### Directions
How many lines in the records below contain the string "hypnotiser", with case counting? Reply with the number alone.

### The data
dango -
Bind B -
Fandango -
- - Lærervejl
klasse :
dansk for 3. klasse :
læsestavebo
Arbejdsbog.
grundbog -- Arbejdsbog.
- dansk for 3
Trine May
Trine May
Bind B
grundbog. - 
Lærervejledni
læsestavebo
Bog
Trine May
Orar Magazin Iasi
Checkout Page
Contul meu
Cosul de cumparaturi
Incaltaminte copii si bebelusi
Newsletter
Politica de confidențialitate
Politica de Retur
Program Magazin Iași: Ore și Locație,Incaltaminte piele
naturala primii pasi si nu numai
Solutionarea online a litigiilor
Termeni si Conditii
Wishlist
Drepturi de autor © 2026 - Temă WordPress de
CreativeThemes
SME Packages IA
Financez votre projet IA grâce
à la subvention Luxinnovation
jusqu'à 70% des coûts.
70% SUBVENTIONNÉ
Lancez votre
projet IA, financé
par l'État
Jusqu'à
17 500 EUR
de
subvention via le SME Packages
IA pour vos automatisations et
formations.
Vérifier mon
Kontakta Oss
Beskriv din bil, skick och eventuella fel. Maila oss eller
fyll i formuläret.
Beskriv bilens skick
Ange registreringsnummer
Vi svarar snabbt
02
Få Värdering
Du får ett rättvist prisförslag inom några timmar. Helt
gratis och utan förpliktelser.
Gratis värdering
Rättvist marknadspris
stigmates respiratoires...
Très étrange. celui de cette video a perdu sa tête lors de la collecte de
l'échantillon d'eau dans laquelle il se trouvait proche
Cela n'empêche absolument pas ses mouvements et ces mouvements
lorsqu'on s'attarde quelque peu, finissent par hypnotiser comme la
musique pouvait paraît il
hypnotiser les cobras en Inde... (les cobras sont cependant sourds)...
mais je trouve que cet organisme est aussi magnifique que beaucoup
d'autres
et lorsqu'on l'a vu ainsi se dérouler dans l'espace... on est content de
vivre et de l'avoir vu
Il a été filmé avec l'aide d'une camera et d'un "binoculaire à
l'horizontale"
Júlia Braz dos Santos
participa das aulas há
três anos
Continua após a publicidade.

### Answer to the problem
2